Ganz anders heute: Die überflüssigen Schritte (Vermessung des Originalgebäudes, Produktion und Vertrieb eines Faller- oder Vollmermodells, Erwerb desselben, Zusammenbasteln des Modells mit Flüssigkleber, künstliches Altern mittels Staubpinsel) werden weggelassen und stattdessen einfach ein Digitalfoto der Originalszenerie angefertigt. Die mangelhafte Tiefenschärfe kann entweder mittels Tilt-Shift-Objektivs (teuer) oder per Bildbearbeitung (aufwendiger) hergestellt werden. Die Bilder sind viel grossartiger, massstabsgetreuer, schöner und frei von Achtförmigem. Und weil das ganz ohne Modelleisenbahnlandschaft geht, ist im Keller jetzt endlich wieder genug Platz für den ungestörten Flug mit dem Modellflugzeug.

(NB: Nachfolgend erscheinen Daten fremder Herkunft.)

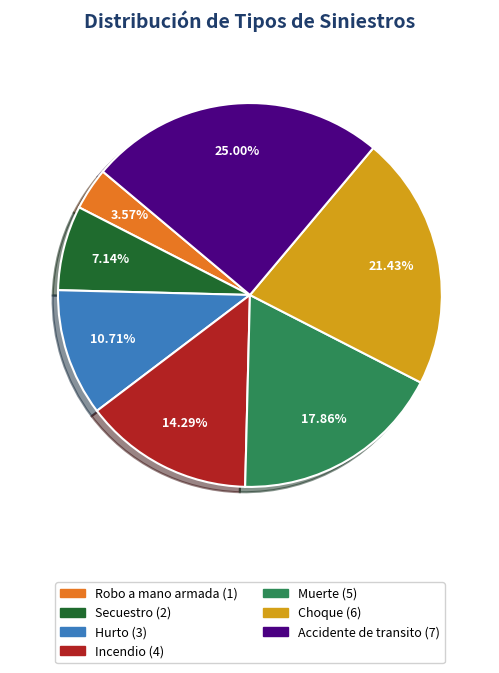

What is the largest slice in the pie chart?

Accidente de transito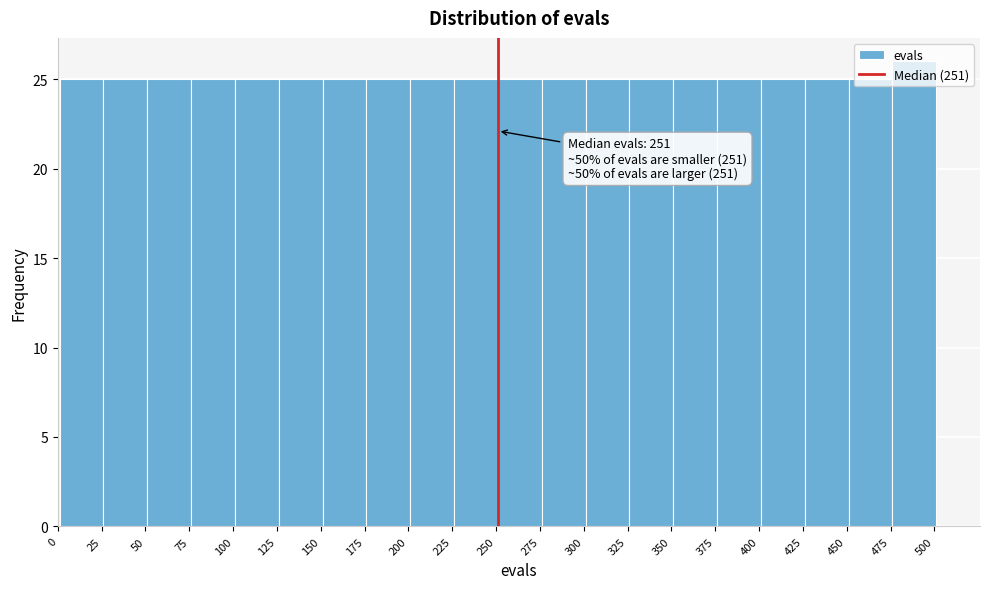

Which range on the x-axis has the tallest bar?

476 to 501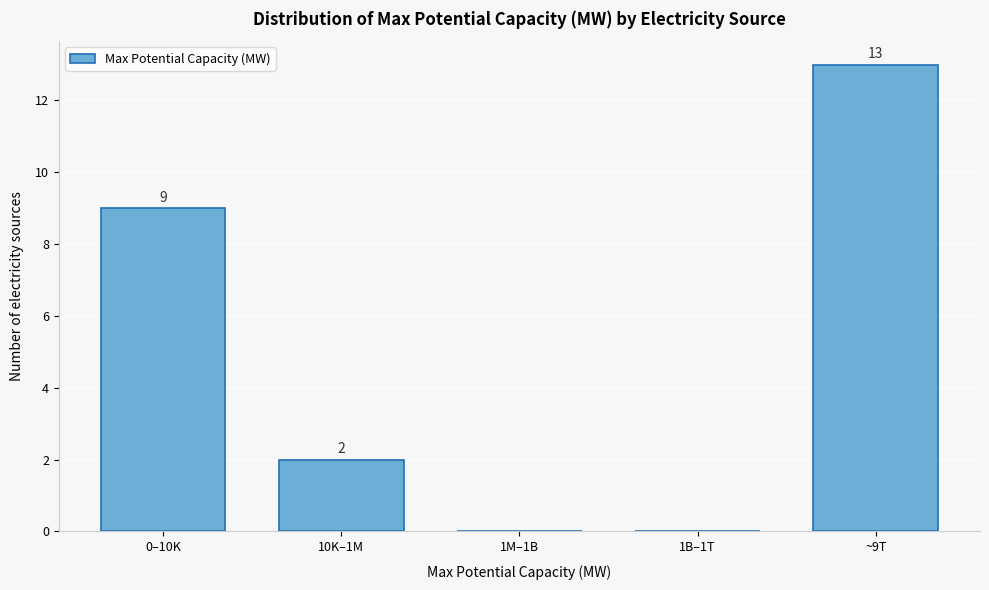

Reading left to right, transcribe all the data shown in this chart.

0–10K=9	10K–1M=2	1M–1B=0	1B–1T=0	~9T=13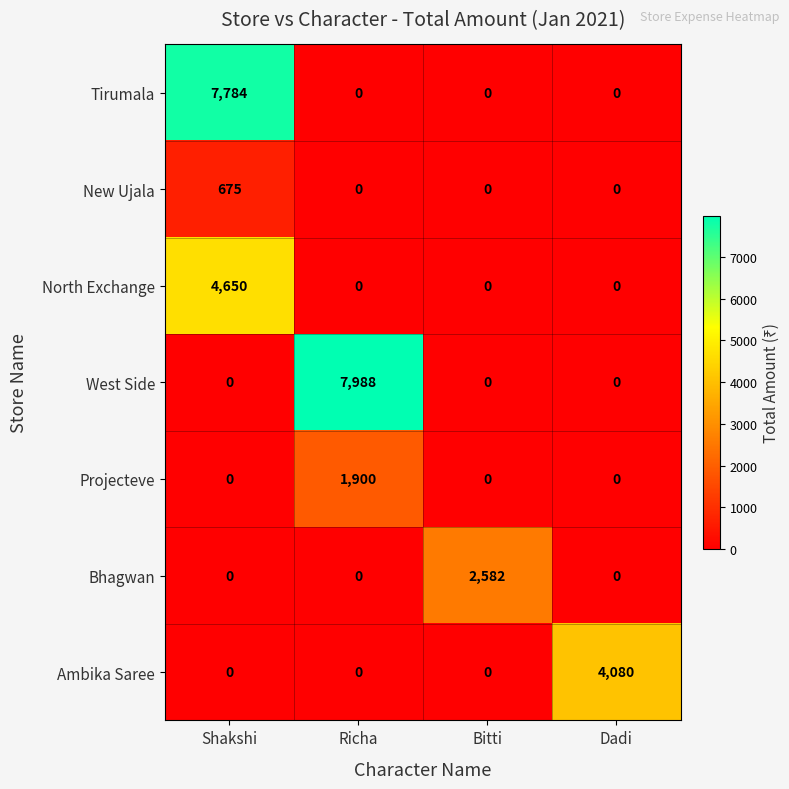

At which label does Ambika Saree reach its peak?

Dadi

Dieser Beitrag ist ein Update zu: Sex in H0


Kommentar #1 von Weltenweiser:

Nach Generation Golf und Generation X kommt halt Generation Photoshop. Hat er aber schon schick hingebastelt.

23.01.2007 | 18:44

Kommentar #2 von Sarah:

Eine holde Beschreibung der ebenso holden Kunst, aus Hundskommunem (wie man in der verschachtelten Stadt in H0 sagt) Märchenhaftes zu zaubern... Da werden selbst X-Twins in Kellergewölben und Innenhöfen zu Königinnen der Lüfte.

23.01.2007 | 19:29

Kommentar #3 von Moritz von Schwindsucht:

Nachdem sich Sex in HD nur schwer verkauft (http://www.spiegel.de/netzwelt/tech/0,1518,461376,00.html), ist Sex in H0 natürlich besser.
Die einzige Steigerung bleibt vermutlich Sex in HH oder HB.